> _EXERCISE TEXT_:
+++
CSC, which was this year roundly branded by government committees as a failure for its dismal performance on the NHS National Programme for IT (NPfIT), is set to be paid £2 billion more and given an extended contract.

As each income tax payer in the UK faces a £77 bill for CSC, the IT services firm delivered what sources described as a 'veiled threat' to the government over the costs of any potential cancellation. In a regulatory filing with the US Securities and Exchange Commission it said there was "no existing right" for the NHS to terminate the contract, and added that it could seek to recover hundreds of millions of pounds in court.

After delivering patient record systems to only three health trusts in a decade, CSC is expected to receive the £2 billion cash payment, whilst giving a £7 million golden handshake to its retiring chief executive who managed the performance. An agreement is on the table but has not been signed.

In an indication that the government is unwilling or unable to follow the parliamentary committee advice that cancelling CSC's contract may still be the cheaper option, ministers seem set to make the payments and extend the contract. This is after announcing with great fanfare in September that the project was over.

The Department for Health declined to give any explanation for the expenditure. The Cabinet Office also failed to answer the question, saying only that "major government projects have not always delivered what they set out to achieve", and adding that the Major Projects Authority - which recommended the end of the project - was created to deal with the problems. It did not respond to questions on why a project it officially cancelled will cost £2 billion more.

CSC, which is embroiled in several high profile fraud investigations and investor lawsuits, declined to explain the costs. It said it had a "strong and continuing commitment" to the NHS.

In papers filed with the SEC – which is investigating alleged fraudulent accounting by CSC in the Nordics – the company continued to assert it intended to sign a new agreement with the government, even though the conclusion of talks may not be successful.
+++
> _WORK TASK 1_: Update the CSC article from "In papers filed" up to and including "not be successful.", putting "revised agreement" in place of "new agreement".
> _WORK TASK 2_: In the CSC article, what did the Cabinet Office say the Major Projects Authority was created for, and what problem did it point to? Answer in one to three sentences.
> _WORK TASK 3_: According to the CSC article, how many health trusts did CSC deliver patient record systems to in a decade?

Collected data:
+++
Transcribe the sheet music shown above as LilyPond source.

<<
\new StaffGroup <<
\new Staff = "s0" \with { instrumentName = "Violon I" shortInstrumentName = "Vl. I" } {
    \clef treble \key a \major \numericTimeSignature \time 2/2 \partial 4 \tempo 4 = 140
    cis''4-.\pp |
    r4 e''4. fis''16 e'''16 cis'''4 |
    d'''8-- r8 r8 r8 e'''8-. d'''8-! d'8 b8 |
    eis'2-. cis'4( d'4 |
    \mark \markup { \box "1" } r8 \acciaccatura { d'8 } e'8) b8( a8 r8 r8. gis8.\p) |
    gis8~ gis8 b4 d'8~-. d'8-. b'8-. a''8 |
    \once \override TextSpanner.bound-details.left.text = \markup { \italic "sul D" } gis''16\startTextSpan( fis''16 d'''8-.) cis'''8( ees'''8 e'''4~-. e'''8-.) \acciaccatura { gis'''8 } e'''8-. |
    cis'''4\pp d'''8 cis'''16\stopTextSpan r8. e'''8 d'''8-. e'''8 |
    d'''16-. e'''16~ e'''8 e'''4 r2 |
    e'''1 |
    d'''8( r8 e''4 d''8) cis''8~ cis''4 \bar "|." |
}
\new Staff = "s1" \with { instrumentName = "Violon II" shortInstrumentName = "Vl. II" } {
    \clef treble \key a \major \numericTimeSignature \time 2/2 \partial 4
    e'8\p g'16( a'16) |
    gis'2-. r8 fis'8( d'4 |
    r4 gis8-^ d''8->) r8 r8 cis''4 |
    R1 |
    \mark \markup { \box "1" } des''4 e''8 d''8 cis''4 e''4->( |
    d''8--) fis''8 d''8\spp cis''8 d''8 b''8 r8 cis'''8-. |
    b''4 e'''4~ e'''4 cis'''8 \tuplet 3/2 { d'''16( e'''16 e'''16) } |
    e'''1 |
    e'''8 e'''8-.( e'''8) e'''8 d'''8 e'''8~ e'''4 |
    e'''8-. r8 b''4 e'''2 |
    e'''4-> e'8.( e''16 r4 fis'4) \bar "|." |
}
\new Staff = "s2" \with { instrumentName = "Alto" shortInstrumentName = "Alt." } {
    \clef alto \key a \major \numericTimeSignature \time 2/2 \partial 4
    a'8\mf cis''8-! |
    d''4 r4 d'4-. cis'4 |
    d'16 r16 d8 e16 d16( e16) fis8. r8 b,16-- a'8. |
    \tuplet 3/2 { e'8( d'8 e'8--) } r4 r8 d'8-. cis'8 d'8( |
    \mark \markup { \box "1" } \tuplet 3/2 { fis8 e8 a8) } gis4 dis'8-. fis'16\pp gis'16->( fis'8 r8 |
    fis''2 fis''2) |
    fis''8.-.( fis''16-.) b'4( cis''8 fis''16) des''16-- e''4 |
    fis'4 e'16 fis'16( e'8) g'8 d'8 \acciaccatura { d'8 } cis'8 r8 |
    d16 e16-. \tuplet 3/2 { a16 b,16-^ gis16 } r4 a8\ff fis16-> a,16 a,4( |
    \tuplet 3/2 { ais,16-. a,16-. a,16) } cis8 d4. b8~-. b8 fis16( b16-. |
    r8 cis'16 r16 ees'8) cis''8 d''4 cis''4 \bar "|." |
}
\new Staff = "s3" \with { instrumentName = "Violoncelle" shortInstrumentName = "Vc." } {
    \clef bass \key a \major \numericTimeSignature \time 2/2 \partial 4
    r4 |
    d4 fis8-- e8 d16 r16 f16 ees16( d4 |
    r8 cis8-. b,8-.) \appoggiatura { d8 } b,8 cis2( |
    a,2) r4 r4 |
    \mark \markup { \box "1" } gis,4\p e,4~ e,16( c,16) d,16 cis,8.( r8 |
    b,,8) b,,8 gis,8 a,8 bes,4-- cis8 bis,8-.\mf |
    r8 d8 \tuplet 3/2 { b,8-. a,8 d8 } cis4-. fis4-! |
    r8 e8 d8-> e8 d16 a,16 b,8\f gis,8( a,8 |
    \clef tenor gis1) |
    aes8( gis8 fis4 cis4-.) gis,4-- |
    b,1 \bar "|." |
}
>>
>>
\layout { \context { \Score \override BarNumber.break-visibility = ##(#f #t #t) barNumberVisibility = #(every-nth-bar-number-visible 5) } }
+++
> _EXERCISE SOLUTION 1_:
In papers filed with the SEC – which is investigating alleged fraudulent accounting by CSC in the Nordics – the company continued to assert it intended to sign a revised agreement with the government, even though the conclusion of talks may not be successful.

> _EXERCISE SOLUTION 2_: The Cabinet Office said the Major Projects Authority was created to deal with the problems of major government projects. It pointed out that such projects "have not always delivered what they set out to achieve."

> _EXERCISE SOLUTION 3_: Only three.